For AuthNZ, we integrated Apache Ranger with Trino. Apache Solr was used for audits.

Transactional Datasets Querying

On data lake, updating mutable transactional data like critical orders, items, and customer fact tables, became challenging. For this, we chose Hive ACID which allowed updation of datasets on Data Lake. Hive Catalog was used to manage schemas and metadata of tables.

With the onboarding of immutable as well as transactional datasets on Hive and Trino, we were able to solve for querying of data. Trino also supports multiple data stores on the backend. Users need not learn different SQL syntax for every data store as Trino uses ANSI-SQL and internally converts the SQL for them.

Visualization of Data

We introduced Apache Superset linked with Trino for visualizing the data in the form of bar graphs and charts for engineering dashboards.
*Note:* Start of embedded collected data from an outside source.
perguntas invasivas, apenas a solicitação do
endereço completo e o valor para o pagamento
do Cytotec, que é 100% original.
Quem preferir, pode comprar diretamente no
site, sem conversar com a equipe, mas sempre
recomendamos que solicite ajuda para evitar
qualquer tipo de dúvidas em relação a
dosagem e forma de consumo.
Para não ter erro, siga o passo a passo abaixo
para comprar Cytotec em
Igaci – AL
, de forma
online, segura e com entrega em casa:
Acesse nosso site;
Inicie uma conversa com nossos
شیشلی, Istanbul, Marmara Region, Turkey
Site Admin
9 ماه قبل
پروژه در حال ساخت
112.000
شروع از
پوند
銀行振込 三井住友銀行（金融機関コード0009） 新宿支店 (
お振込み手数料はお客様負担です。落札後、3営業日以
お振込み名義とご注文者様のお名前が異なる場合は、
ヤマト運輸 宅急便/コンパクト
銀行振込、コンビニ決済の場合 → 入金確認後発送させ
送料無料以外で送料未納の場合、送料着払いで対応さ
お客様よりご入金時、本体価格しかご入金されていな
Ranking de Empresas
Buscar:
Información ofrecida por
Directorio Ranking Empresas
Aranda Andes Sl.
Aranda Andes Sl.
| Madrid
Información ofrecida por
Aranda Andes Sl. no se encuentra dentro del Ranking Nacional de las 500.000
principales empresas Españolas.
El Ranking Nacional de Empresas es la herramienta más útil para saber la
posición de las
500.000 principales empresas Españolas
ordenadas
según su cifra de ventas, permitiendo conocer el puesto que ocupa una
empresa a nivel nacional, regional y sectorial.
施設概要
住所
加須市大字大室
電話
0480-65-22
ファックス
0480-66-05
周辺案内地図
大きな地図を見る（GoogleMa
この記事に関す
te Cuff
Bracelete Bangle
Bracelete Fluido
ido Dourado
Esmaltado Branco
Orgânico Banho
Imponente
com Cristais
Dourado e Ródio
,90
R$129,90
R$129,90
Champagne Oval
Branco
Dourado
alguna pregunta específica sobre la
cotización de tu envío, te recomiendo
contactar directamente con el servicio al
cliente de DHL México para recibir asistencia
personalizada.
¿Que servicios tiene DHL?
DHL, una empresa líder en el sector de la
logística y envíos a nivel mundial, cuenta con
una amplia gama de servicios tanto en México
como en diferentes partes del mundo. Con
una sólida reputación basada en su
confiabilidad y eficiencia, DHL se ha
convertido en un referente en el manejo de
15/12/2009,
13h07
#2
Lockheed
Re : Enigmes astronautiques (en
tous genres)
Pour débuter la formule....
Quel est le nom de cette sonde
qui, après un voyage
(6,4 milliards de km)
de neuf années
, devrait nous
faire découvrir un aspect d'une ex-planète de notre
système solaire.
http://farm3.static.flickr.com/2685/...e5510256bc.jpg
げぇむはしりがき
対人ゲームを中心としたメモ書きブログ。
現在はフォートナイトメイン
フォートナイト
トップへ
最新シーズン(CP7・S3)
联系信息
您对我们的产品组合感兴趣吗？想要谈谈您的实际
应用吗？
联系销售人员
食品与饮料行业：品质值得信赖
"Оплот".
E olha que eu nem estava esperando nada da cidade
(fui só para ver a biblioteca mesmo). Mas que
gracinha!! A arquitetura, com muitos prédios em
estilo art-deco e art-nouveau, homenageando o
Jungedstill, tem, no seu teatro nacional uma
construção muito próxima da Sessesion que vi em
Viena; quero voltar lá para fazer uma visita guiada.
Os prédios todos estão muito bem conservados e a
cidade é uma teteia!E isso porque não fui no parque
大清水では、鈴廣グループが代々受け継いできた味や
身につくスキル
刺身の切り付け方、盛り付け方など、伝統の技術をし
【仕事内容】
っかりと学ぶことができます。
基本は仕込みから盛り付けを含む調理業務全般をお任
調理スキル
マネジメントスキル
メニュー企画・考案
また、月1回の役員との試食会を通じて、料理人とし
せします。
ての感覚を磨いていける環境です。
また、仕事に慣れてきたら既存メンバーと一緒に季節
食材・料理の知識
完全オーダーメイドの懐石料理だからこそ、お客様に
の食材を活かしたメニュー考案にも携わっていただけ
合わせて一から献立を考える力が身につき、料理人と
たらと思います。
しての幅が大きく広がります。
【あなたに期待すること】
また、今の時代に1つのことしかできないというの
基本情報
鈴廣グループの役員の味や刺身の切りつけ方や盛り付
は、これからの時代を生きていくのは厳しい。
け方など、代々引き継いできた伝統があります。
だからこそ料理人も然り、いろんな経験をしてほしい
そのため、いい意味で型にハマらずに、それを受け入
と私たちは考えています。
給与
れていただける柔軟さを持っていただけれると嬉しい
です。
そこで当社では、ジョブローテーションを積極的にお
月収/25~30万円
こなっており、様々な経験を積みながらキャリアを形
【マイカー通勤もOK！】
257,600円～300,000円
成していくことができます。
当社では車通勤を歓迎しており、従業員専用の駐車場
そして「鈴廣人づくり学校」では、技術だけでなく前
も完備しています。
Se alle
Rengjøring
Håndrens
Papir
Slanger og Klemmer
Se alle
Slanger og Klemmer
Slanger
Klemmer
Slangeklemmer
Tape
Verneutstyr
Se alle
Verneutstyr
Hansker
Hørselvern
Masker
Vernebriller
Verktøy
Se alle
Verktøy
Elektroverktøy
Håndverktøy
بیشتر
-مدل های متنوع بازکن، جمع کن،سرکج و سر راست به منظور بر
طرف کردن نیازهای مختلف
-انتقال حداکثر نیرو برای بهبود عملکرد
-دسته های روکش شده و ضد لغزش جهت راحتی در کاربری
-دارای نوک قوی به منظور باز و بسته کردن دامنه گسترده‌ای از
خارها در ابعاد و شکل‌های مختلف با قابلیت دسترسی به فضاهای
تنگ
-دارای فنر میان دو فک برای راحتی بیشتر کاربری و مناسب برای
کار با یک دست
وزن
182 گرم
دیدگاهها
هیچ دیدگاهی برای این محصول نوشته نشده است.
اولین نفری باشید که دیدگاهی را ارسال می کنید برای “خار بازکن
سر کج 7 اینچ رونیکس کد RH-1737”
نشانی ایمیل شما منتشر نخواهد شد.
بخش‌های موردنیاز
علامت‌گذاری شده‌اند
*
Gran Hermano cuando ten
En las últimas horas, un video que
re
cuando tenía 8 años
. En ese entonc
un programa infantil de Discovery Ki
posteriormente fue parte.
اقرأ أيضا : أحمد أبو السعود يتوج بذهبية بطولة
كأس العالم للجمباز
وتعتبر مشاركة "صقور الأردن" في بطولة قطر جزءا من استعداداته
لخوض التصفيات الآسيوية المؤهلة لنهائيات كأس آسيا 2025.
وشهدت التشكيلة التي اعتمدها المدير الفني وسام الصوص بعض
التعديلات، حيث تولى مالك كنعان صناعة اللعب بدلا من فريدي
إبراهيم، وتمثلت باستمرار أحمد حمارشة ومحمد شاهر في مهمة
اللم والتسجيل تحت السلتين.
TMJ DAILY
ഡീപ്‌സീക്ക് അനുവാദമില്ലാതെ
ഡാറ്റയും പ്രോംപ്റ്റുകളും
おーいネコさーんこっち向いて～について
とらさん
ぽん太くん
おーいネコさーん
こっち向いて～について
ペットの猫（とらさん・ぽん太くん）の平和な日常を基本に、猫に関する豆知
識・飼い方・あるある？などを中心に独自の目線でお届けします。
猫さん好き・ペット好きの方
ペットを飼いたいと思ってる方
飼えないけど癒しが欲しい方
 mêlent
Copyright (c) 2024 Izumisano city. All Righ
We used Power BI for visualizing business metrics.

Phase 4: Bifrost II

We evolved Bifrost to use Delta Lake instead of Hive ACID. Delta lake by Databricks is an optimized storage layer. It facilitates ACID properties on files. It had the following advantages over Hive ACID:

Delta stores metadata in files. There is no need to connect to HMS. Also, scanning time of a table reduces making queries run faster.
Delta handles ACID properties better than Hive. In Hive, compaction was run to delete extra files that were created with each update which is compute heavy.
Schema evolution across multi-compute is supported in Delta.
State of the data is stored in Delta. If data gets corrupted, it can be reverted.

This blog gives a ten thousand foot view of Bifrost and its major components. We will continue this series with the Architecture of Bifrost and various features introduced to handle PB scale of Data Serving at Myntra.